## Directive
In the answer, each entry below appears exactly as given, and no picture appears at all.

## Materials provided
- Opening Delimiter -

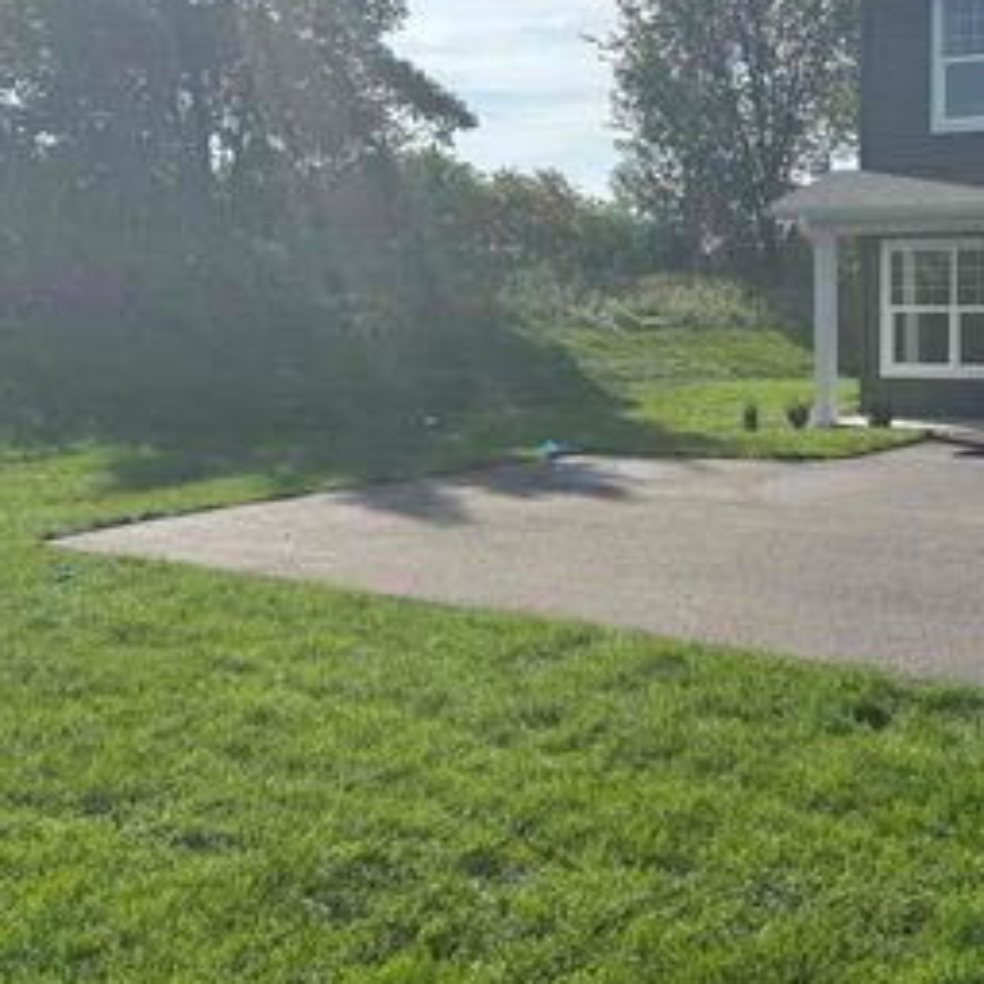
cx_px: 899
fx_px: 1447
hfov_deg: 35.2
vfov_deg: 37.3
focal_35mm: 45
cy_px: 361
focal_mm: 5.96
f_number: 1.6
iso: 50
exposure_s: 1/3413
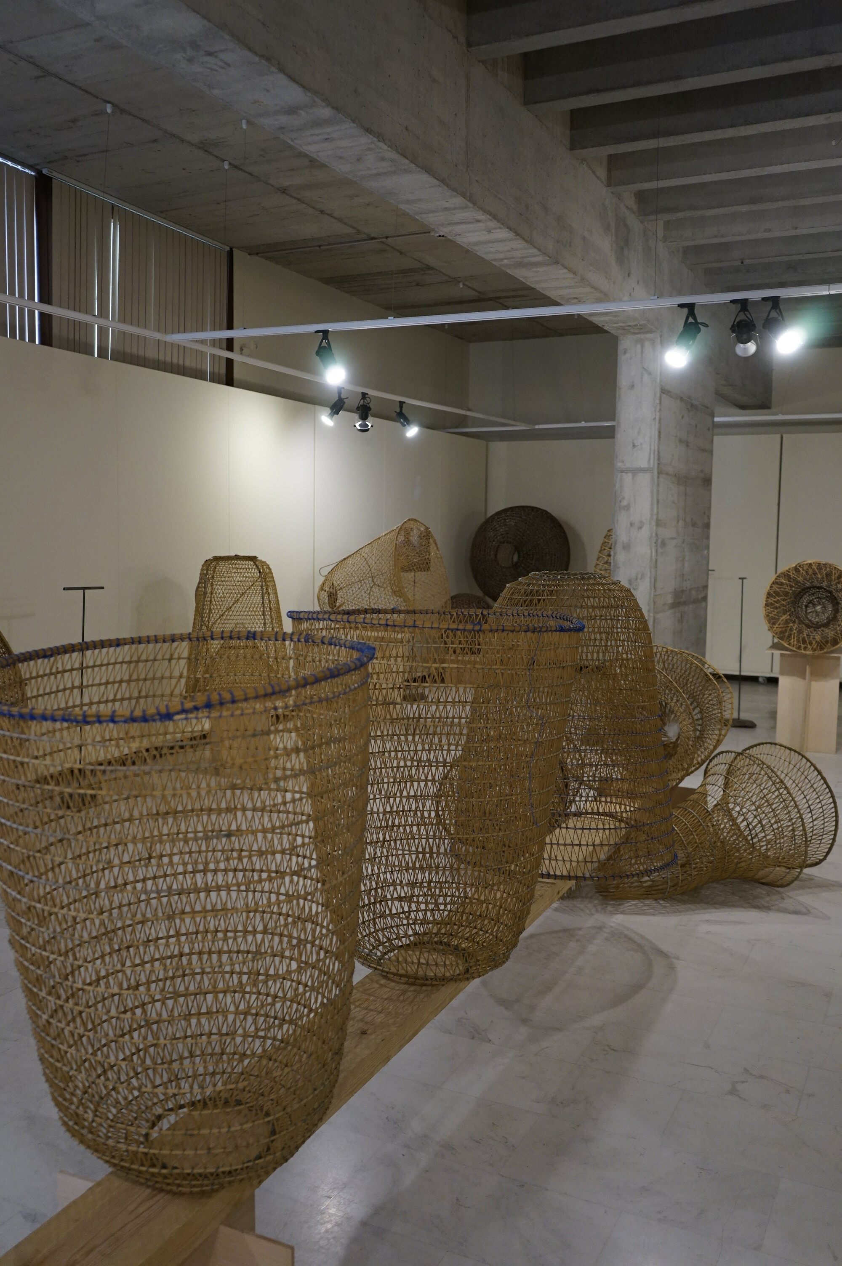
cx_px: 421
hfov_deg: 43.5
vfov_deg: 62.0
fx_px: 1054
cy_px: 633
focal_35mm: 30
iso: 1600
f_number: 3.5
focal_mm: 30
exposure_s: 1/160
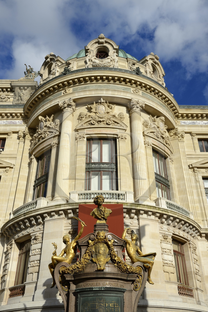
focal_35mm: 34
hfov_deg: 38.8
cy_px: 156
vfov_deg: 55.8
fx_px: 295
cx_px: 104
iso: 200
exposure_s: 1/200
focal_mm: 34
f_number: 14
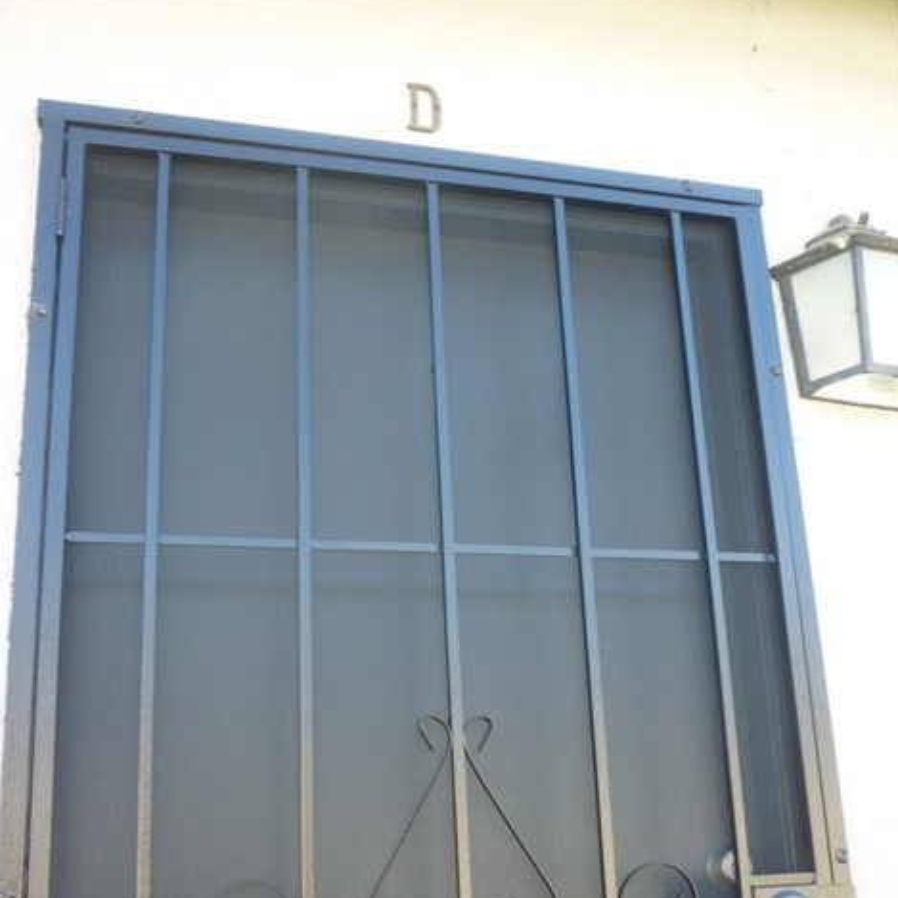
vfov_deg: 46.4
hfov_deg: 47.2
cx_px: 444
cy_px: 603
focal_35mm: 35
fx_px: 1027
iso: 80
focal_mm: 5.2
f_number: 3.3
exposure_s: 1/50
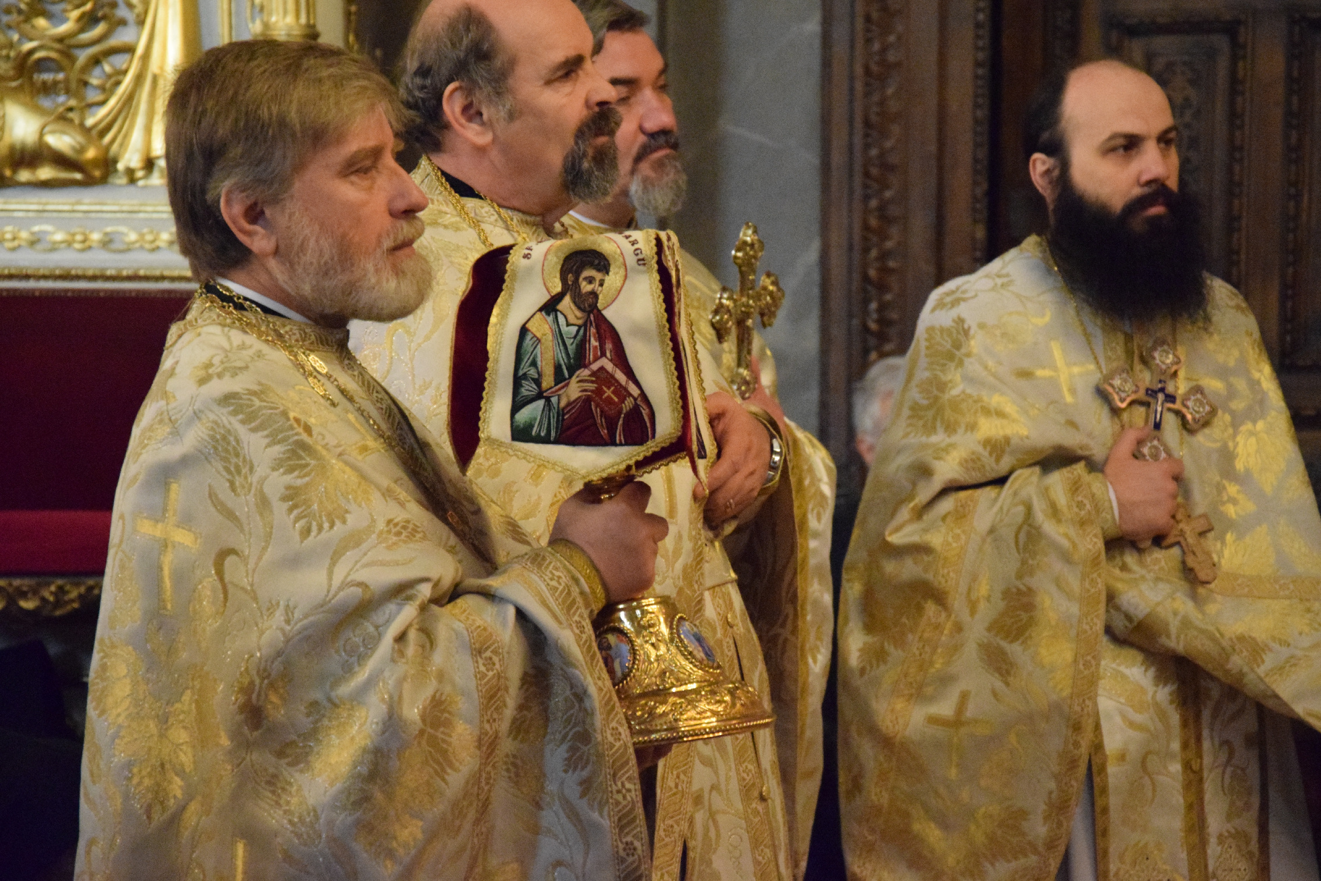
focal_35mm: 138
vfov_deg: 9.9
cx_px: 660
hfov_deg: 14.9
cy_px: 440
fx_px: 5064
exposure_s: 1/50
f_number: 5.6
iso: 10000
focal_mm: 92
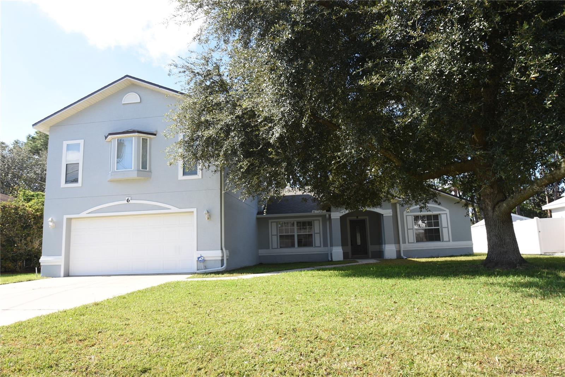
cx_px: 282
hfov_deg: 73.8
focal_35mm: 24
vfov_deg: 53.1
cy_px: 188
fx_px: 377
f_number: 5.6
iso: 100
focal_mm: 16
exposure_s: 1/125
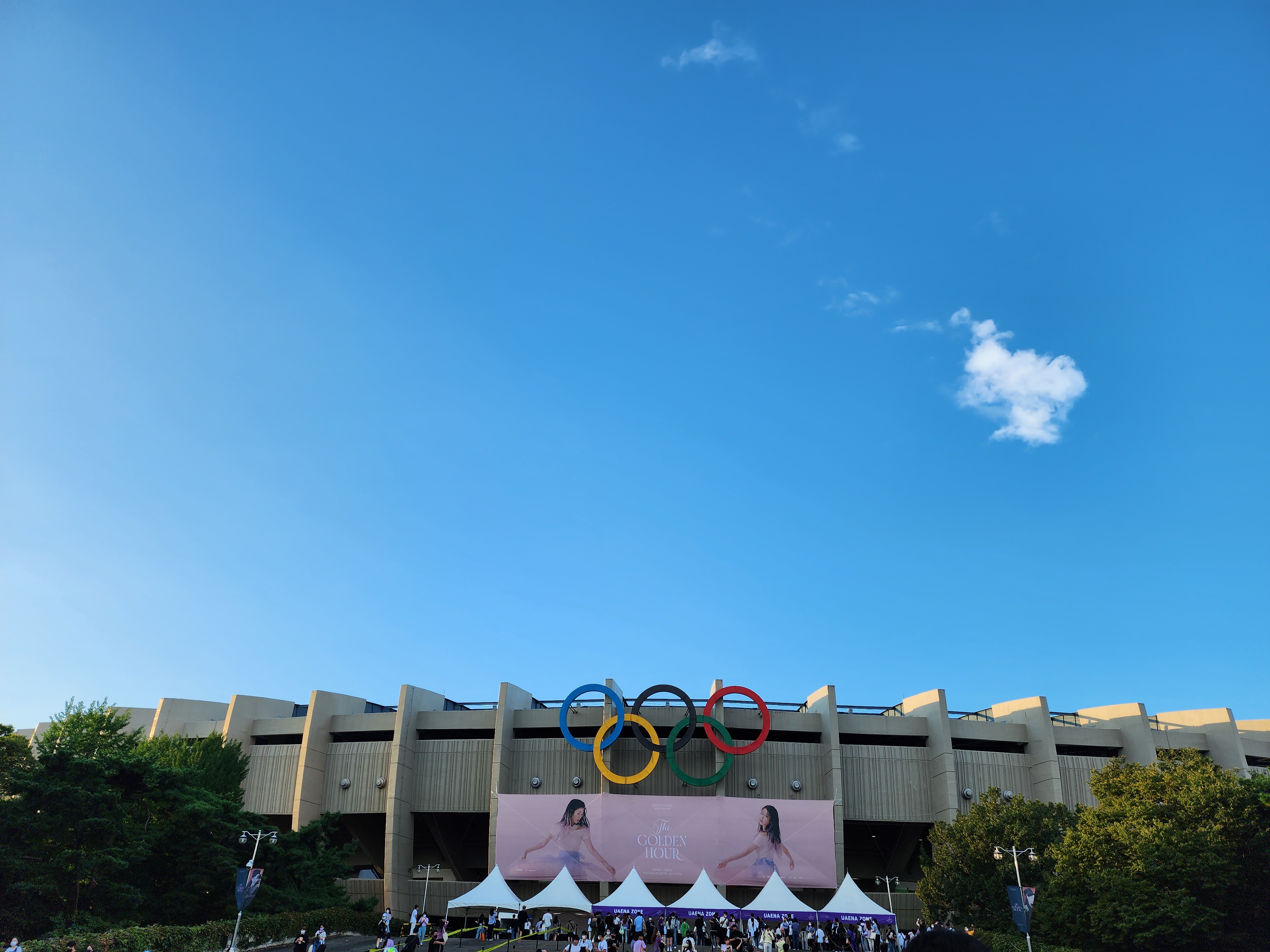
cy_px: 476
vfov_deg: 58.9
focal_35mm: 23
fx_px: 844
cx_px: 635
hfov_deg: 73.9
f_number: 1.8
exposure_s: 1/383
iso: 12
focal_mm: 6.4
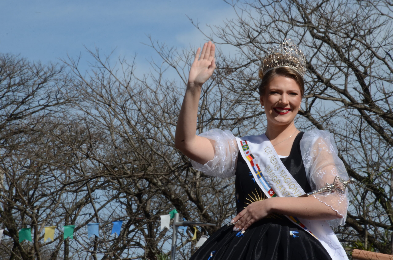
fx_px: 2288
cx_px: 196
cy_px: 130
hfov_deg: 9.8
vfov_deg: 6.5
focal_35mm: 210
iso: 400
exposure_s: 1/160
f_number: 29
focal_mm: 140
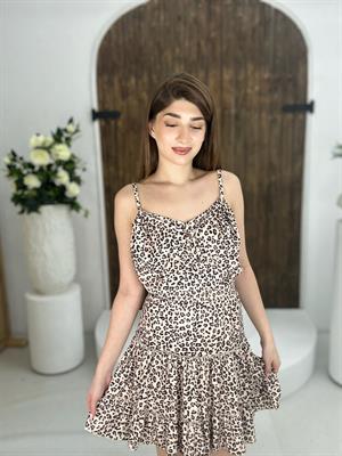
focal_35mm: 30
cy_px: 228
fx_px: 395
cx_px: 171
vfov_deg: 60.0
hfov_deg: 46.8
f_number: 1.9
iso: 32
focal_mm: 2.69
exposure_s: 1/100
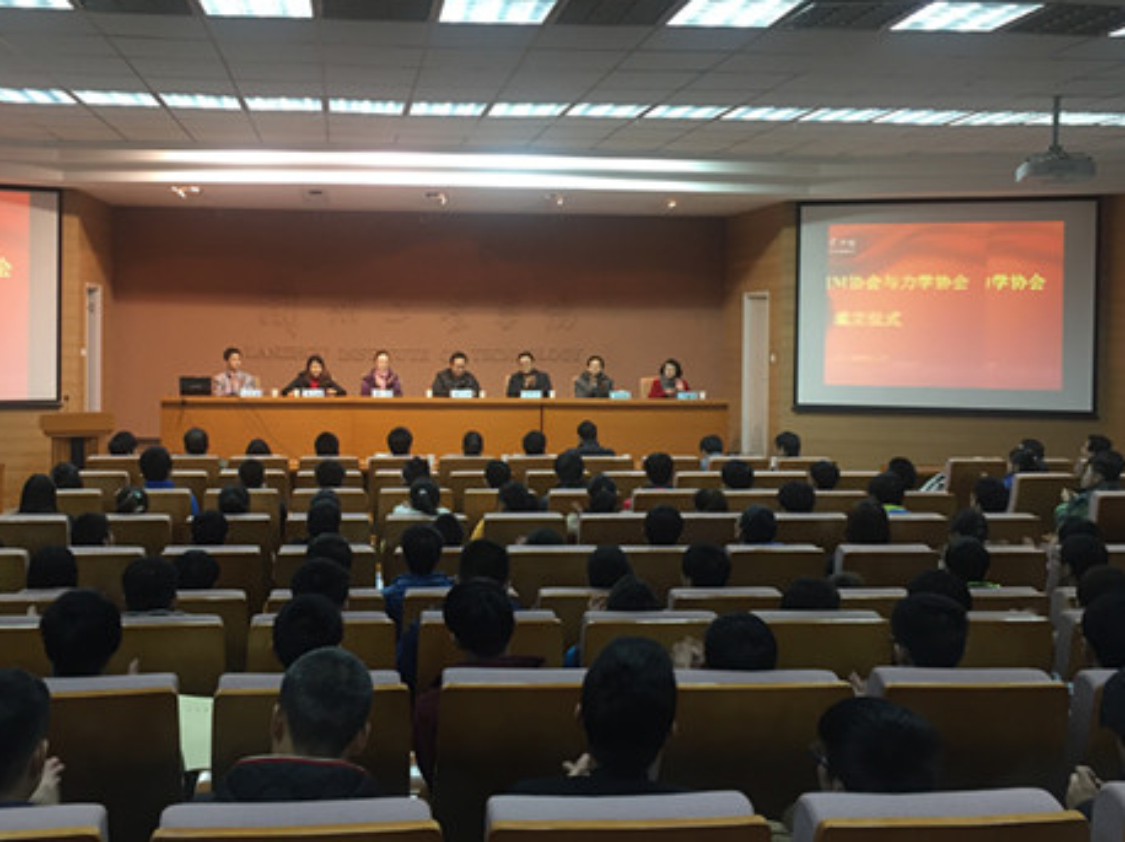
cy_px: 341
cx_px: 430
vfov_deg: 37.6
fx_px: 1234
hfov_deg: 48.6
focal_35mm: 38
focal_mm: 4.15
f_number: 2.2
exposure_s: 1/33
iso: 100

- Closing Delimiter -

## Exercise output
cx_px: 899
fx_px: 1447
hfov_deg: 35.2
vfov_deg: 37.3
focal_35mm: 45
cy_px: 361
focal_mm: 5.96
f_number: 1.6
iso: 50
exposure_s: 1/3413
cx_px: 421
hfov_deg: 43.5
vfov_deg: 62.0
fx_px: 1054
cy_px: 633
focal_35mm: 30
iso: 1600
f_number: 3.5
focal_mm: 30
exposure_s: 1/160
focal_35mm: 34
hfov_deg: 38.8
cy_px: 156
vfov_deg: 55.8
fx_px: 295
cx_px: 104
iso: 200
exposure_s: 1/200
focal_mm: 34
f_number: 14
vfov_deg: 46.4
hfov_deg: 47.2
cx_px: 444
cy_px: 603
focal_35mm: 35
fx_px: 1027
iso: 80
focal_mm: 5.2
f_number: 3.3
exposure_s: 1/50
focal_35mm: 138
vfov_deg: 9.9
cx_px: 660
hfov_deg: 14.9
cy_px: 440
fx_px: 5064
exposure_s: 1/50
f_number: 5.6
iso: 10000
focal_mm: 92
cx_px: 282
hfov_deg: 73.8
focal_35mm: 24
vfov_deg: 53.1
cy_px: 188
fx_px: 377
f_number: 5.6
iso: 100
focal_mm: 16
exposure_s: 1/125
cy_px: 476
vfov_deg: 58.9
focal_35mm: 23
fx_px: 844
cx_px: 635
hfov_deg: 73.9
f_number: 1.8
exposure_s: 1/383
iso: 12
focal_mm: 6.4
fx_px: 2288
cx_px: 196
cy_px: 130
hfov_deg: 9.8
vfov_deg: 6.5
focal_35mm: 210
iso: 400
exposure_s: 1/160
f_number: 29
focal_mm: 140
focal_35mm: 30
cy_px: 228
fx_px: 395
cx_px: 171
vfov_deg: 60.0
hfov_deg: 46.8
f_number: 1.9
iso: 32
focal_mm: 2.69
exposure_s: 1/100
cy_px: 341
cx_px: 430
vfov_deg: 37.6
fx_px: 1234
hfov_deg: 48.6
focal_35mm: 38
focal_mm: 4.15
f_number: 2.2
exposure_s: 1/33
iso: 100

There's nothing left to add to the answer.